== Records provided
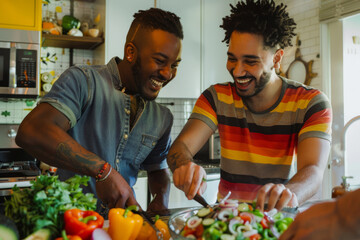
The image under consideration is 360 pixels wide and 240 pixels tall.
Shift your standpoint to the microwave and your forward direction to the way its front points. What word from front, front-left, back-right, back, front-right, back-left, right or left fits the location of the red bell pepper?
front

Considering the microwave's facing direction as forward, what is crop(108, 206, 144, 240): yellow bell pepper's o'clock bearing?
The yellow bell pepper is roughly at 12 o'clock from the microwave.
====
Description of the task → Could you write out every line above exactly as it stands, with no images?

Task response →
The image under consideration is 360 pixels wide and 240 pixels tall.
Shift your standpoint to the microwave and your forward direction to the way its front points. What word from front, front-left, back-right, back, front-right, back-left, right or left fits the location of the red bell pepper?
front

Considering the microwave's facing direction as forward, what is crop(108, 206, 144, 240): yellow bell pepper's o'clock bearing?
The yellow bell pepper is roughly at 12 o'clock from the microwave.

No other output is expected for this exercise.